Containerized AI Workloads with Podman on RHEL

📘 Book Reference: This article is based on Chapter 2: Setup and Chapter 5: Custom Applications of Practical RHEL AI, covering container-based AI deployments using Podman.

Introduction

Podman is the container runtime of choice for RHEL AI deployments. Unlike Docker, Podman runs daemonless and supports rootless containers out of the box—critical features for security-conscious enterprise AI deployments.

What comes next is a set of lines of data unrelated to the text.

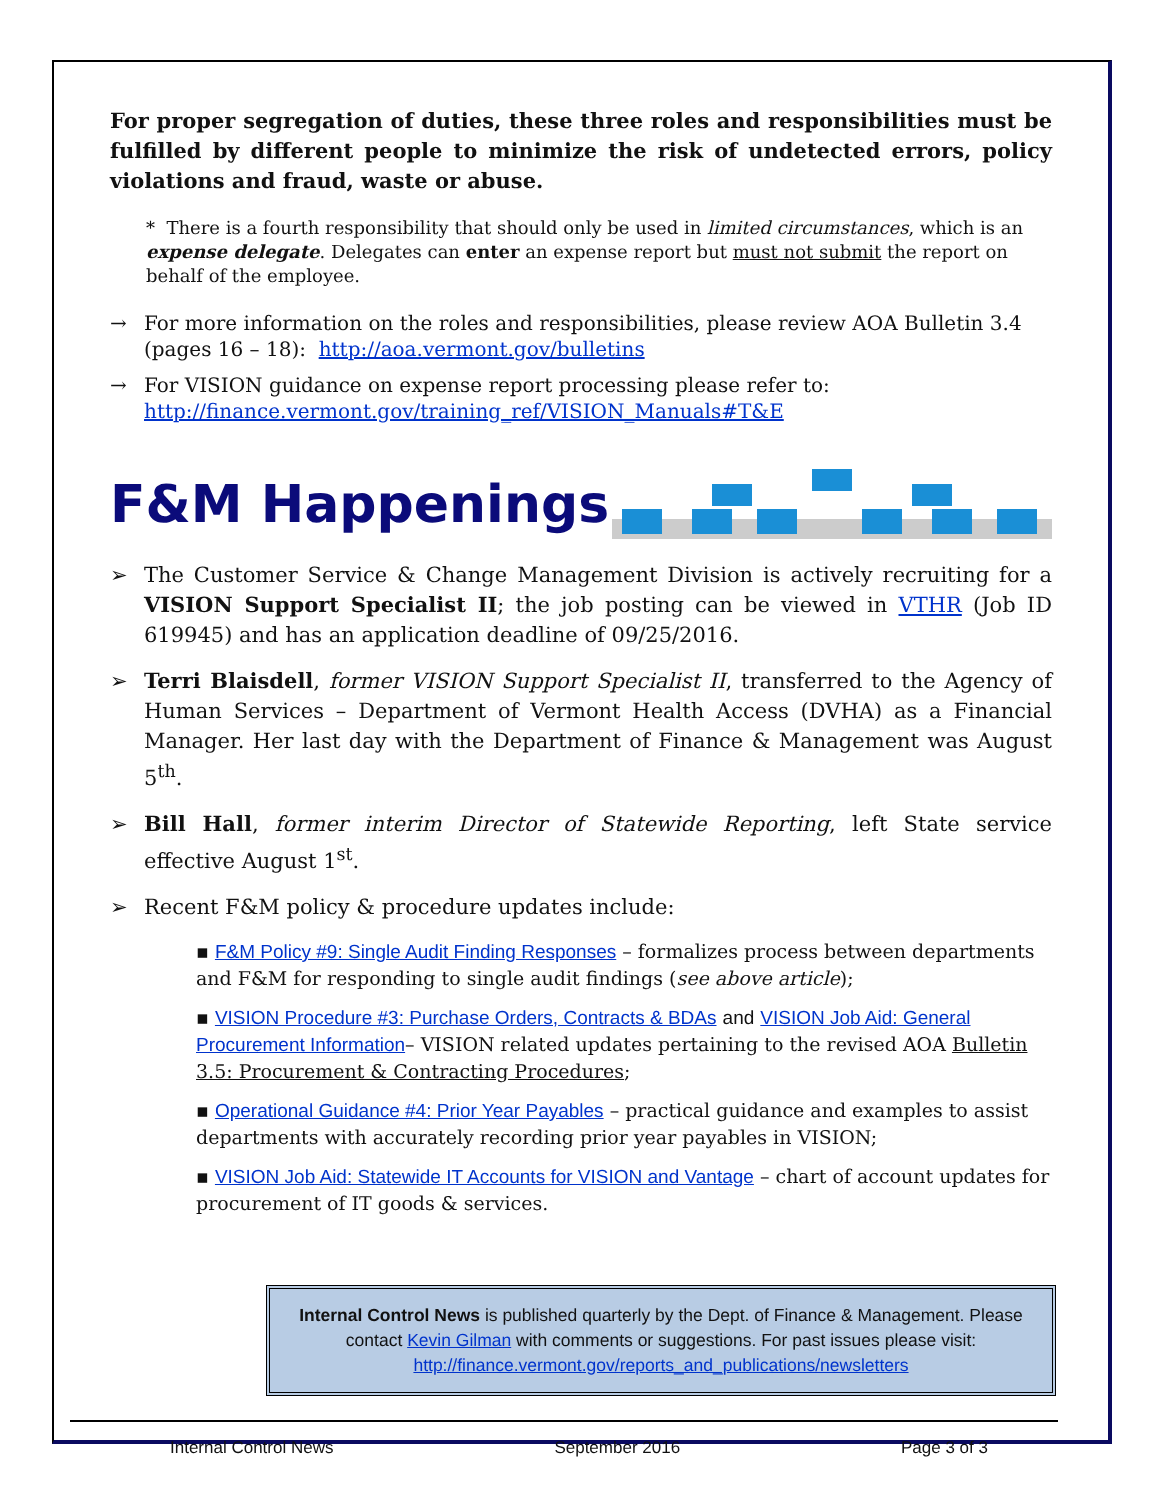For proper segregation of duties, these three roles and responsibilities must be fulfilled by different people to minimize the risk of undetected errors, policy violations and fraud, waste or abuse.
* There is a fourth responsibility that should only be used in limited circumstances, which is an expense delegate. Delegates can enter an expense report but must not submit the report on behalf of the employee.
→ For more information on the roles and responsibilities, please review AOA Bulletin 3.4 (pages 16 – 18): http://aoa.vermont.gov/bulletins
→ For VISION guidance on expense report processing please refer to:
http://finance.vermont.gov/training_ref/VISION_Manuals#T&E
F&M Happenings
➢ The Customer Service & Change Management Division is actively recruiting for a VISION Support Specialist II; the job posting can be viewed in VTHR (Job ID 619945) and has an application deadline of 09/25/2016.
➢ Terri Blaisdell, former VISION Support Specialist II, transferred to the Agency of Human Services – Department of Vermont Health Access (DVHA) as a Financial Manager. Her last day with the Department of Finance & Management was August 5<sup>th</sup>.
➢ Bill Hall, former interim Director of Statewide Reporting, left State service effective August 1<sup>st</sup>.
➢ Recent F&M policy & procedure updates include:
▪ F&M Policy #9: Single Audit Finding Responses – formalizes process between departments and F&M for responding to single audit findings (see above article);
▪ VISION Procedure #3: Purchase Orders, Contracts & BDAs and VISION Job Aid: General Procurement Information– VISION related updates pertaining to the revised AOA Bulletin 3.5: Procurement & Contracting Procedures;
▪ Operational Guidance #4: Prior Year Payables – practical guidance and examples to assist departments with accurately recording prior year payables in VISION;
▪ VISION Job Aid: Statewide IT Accounts for VISION and Vantage – chart of account updates for procurement of IT goods & services.
Internal Control News is published quarterly by the Dept. of Finance & Management. Please contact Kevin Gilman with comments or suggestions. For past issues please visit: http://finance.vermont.gov/reports_and_publications/newsletters
Internal Control News September 2016 Page 3 of 3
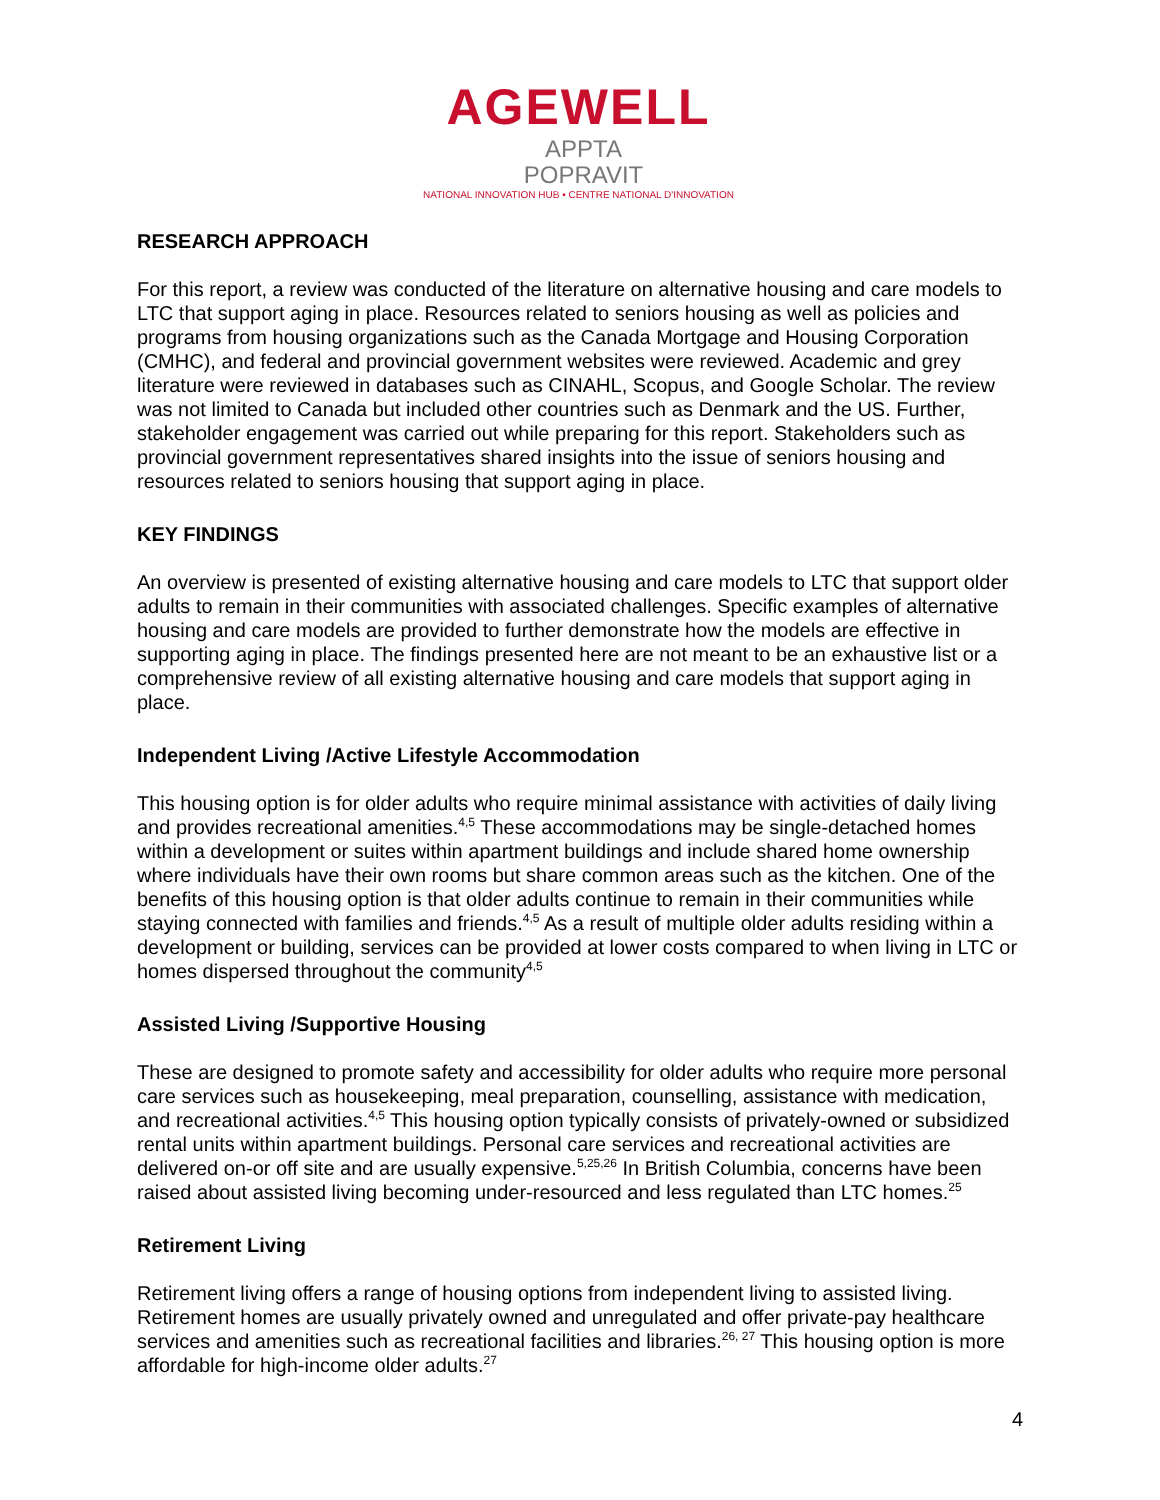AGEWELL APPTA
POPRAVIT
NATIONAL INNOVATION HUB • CENTRE NATIONAL D'INNOVATION
RESEARCH APPROACH
For this report, a review was conducted of the literature on alternative housing and care models to LTC that support aging in place. Resources related to seniors housing as well as policies and programs from housing organizations such as the Canada Mortgage and Housing Corporation (CMHC), and federal and provincial government websites were reviewed. Academic and grey literature were reviewed in databases such as CINAHL, Scopus, and Google Scholar. The review was not limited to Canada but included other countries such as Denmark and the US. Further, stakeholder engagement was carried out while preparing for this report. Stakeholders such as provincial government representatives shared insights into the issue of seniors housing and resources related to seniors housing that support aging in place.
KEY FINDINGS
An overview is presented of existing alternative housing and care models to LTC that support older adults to remain in their communities with associated challenges. Specific examples of alternative housing and care models are provided to further demonstrate how the models are effective in supporting aging in place. The findings presented here are not meant to be an exhaustive list or a comprehensive review of all existing alternative housing and care models that support aging in place.
Independent Living /Active Lifestyle Accommodation
This housing option is for older adults who require minimal assistance with activities of daily living and provides recreational amenities.<sup>4,5</sup> These accommodations may be single-detached homes within a development or suites within apartment buildings and include shared home ownership where individuals have their own rooms but share common areas such as the kitchen. One of the benefits of this housing option is that older adults continue to remain in their communities while staying connected with families and friends.<sup>4,5</sup> As a result of multiple older adults residing within a development or building, services can be provided at lower costs compared to when living in LTC or homes dispersed throughout the community<sup>4,5</sup>
Assisted Living /Supportive Housing
These are designed to promote safety and accessibility for older adults who require more personal care services such as housekeeping, meal preparation, counselling, assistance with medication, and recreational activities.<sup>4,5</sup> This housing option typically consists of privately-owned or subsidized rental units within apartment buildings. Personal care services and recreational activities are delivered on-or off site and are usually expensive.<sup>5,25,26</sup> In British Columbia, concerns have been raised about assisted living becoming under-resourced and less regulated than LTC homes.<sup>25</sup>
Retirement Living
Retirement living offers a range of housing options from independent living to assisted living. Retirement homes are usually privately owned and unregulated and offer private-pay healthcare services and amenities such as recreational facilities and libraries.<sup>26, 27</sup> This housing option is more affordable for high-income older adults.<sup>27</sup>
4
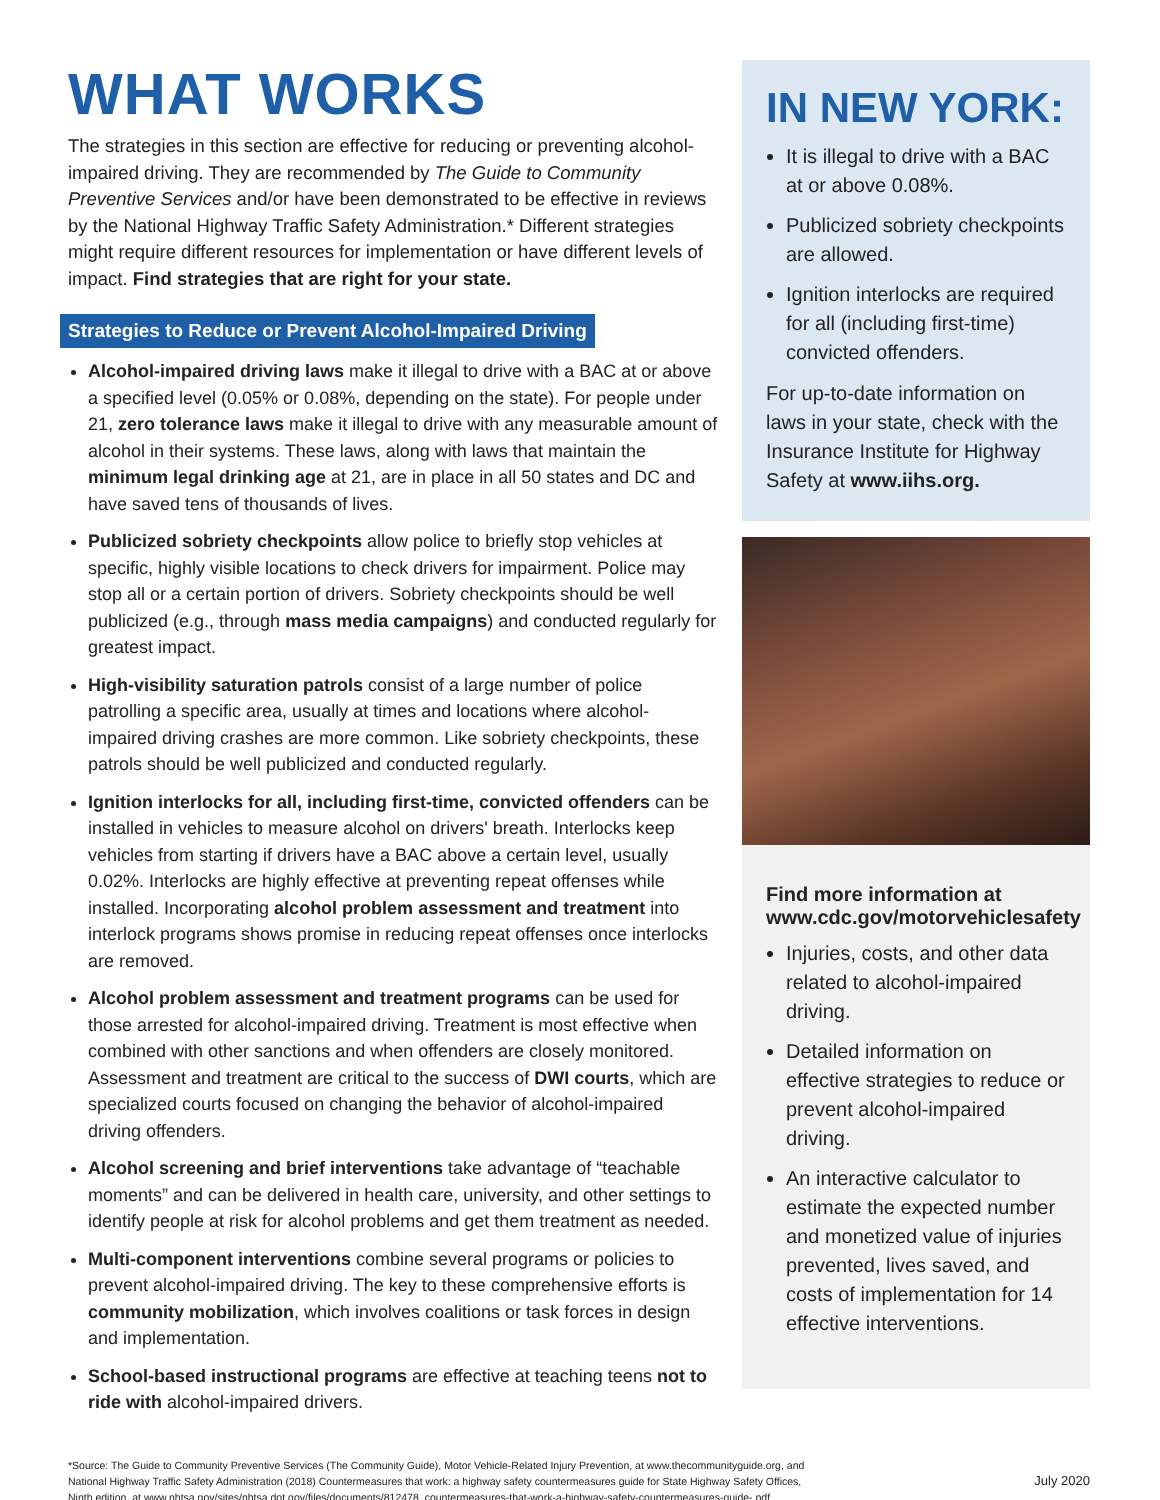WHAT WORKS
The strategies in this section are effective for reducing or preventing alcohol-impaired driving. They are recommended by The Guide to Community Preventive Services and/or have been demonstrated to be effective in reviews by the National Highway Traffic Safety Administration.* Different strategies might require different resources for implementation or have different levels of impact. Find strategies that are right for your state.
Strategies to Reduce or Prevent Alcohol-Impaired Driving
Alcohol-impaired driving laws make it illegal to drive with a BAC at or above a specified level (0.05% or 0.08%, depending on the state). For people under 21, zero tolerance laws make it illegal to drive with any measurable amount of alcohol in their systems. These laws, along with laws that maintain the minimum legal drinking age at 21, are in place in all 50 states and DC and have saved tens of thousands of lives.
Publicized sobriety checkpoints allow police to briefly stop vehicles at specific, highly visible locations to check drivers for impairment. Police may stop all or a certain portion of drivers. Sobriety checkpoints should be well publicized (e.g., through mass media campaigns) and conducted regularly for greatest impact.
High-visibility saturation patrols consist of a large number of police patrolling a specific area, usually at times and locations where alcohol-impaired driving crashes are more common. Like sobriety checkpoints, these patrols should be well publicized and conducted regularly.
Ignition interlocks for all, including first-time, convicted offenders can be installed in vehicles to measure alcohol on drivers' breath. Interlocks keep vehicles from starting if drivers have a BAC above a certain level, usually 0.02%. Interlocks are highly effective at preventing repeat offenses while installed. Incorporating alcohol problem assessment and treatment into interlock programs shows promise in reducing repeat offenses once interlocks are removed.
Alcohol problem assessment and treatment programs can be used for those arrested for alcohol-impaired driving. Treatment is most effective when combined with other sanctions and when offenders are closely monitored. Assessment and treatment are critical to the success of DWI courts, which are specialized courts focused on changing the behavior of alcohol-impaired driving offenders.
Alcohol screening and brief interventions take advantage of “teachable moments” and can be delivered in health care, university, and other settings to identify people at risk for alcohol problems and get them treatment as needed.
Multi-component interventions combine several programs or policies to prevent alcohol-impaired driving. The key to these comprehensive efforts is community mobilization, which involves coalitions or task forces in design and implementation.
School-based instructional programs are effective at teaching teens not to ride with alcohol-impaired drivers.
IN NEW YORK:
It is illegal to drive with a BAC at or above 0.08%.
Publicized sobriety checkpoints are allowed.
Ignition interlocks are required for all (including first-time) convicted offenders.
For up-to-date information on laws in your state, check with the Insurance Institute for Highway Safety at www.iihs.org.
Find more information at www.cdc.gov/motorvehiclesafety
Injuries, costs, and other data related to alcohol-impaired driving.
Detailed information on effective strategies to reduce or prevent alcohol-impaired driving.
An interactive calculator to estimate the expected number and monetized value of injuries prevented, lives saved, and costs of implementation for 14 effective interventions.
*Source: The Guide to Community Preventive Services (The Community Guide), Motor Vehicle-Related Injury Prevention, at www.thecommunityguide.org, and
National Highway Traffic Safety Administration (2018) Countermeasures that work: a highway safety countermeasures guide for State Highway Safety Offices,
Ninth edition, at www.nhtsa.gov/sites/nhtsa.dot.gov/files/documents/812478_countermeasures-that-work-a-highway-safety-countermeasures-guide-.pdf
July 2020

Practical RHEL AI recommends Podman for all containerized AI workloads, and this article shows you how.

Why Podman for AI Workloads?

Feature	Podman	Docker
Daemonless	✅ Yes	❌ No
Rootless Containers	✅ Native	⚠️ Limited
SELinux Integration	✅ Full	⚠️ Partial
Systemd Integration	✅ Native	⚠️ Workarounds
OCI Compliant	✅ Yes	✅ Yes
GPU Support	✅ CDI	✅ nvidia-docker

Installing Podman with GPU Support

# Install Podman and GPU tools
sudo dnf install -y podman podman-plugins nvidia-container-toolkit

# Configure NVIDIA Container Toolkit for Podman
sudo nvidia-ctk cdi generate --output=/etc/cdi/nvidia.yaml

# Verify CDI configuration
nvidia-ctk cdi list

# Test GPU access in container
podman run --rm --device nvidia.com/gpu=all \
  nvidia/cuda:12.4-base nvidia-smi

Running AI Models in Containers

Basic vLLM Container

# Pull the RHEL AI vLLM image
podman pull registry.redhat.io/rhel-ai/vllm-server:latest

# Run with GPU access
podman run -d \
  --name vllm-inference \
  --device nvidia.com/gpu=all \
  -p 8000:8000 \
  -v /opt/models:/models:ro,Z \
  registry.redhat.io/rhel-ai/vllm-server:latest \
  --model /models/granite-7b-instruct \
  --host 0.0.0.0 \
  --port 8000

Rootless Container (Enhanced Security)

# Run as non-root user (no sudo!)
podman run -d \
  --name vllm-rootless \
  --device nvidia.com/gpu=all \
  -p 8000:8000 \
  -v ~/models:/models:ro \
  registry.redhat.io/rhel-ai/vllm-server:latest \
  --model /models/granite-7b-instruct

# Verify running as non-root
podman top vllm-rootless user

Building Custom AI Containers

Containerfile for Fine-Tuned Model

# Containerfile.inference
FROM registry.redhat.io/rhel-ai/vllm-server:latest

LABEL maintainer="[email protected]"
LABEL version="1.0"
LABEL description="Custom fine-tuned Granite model"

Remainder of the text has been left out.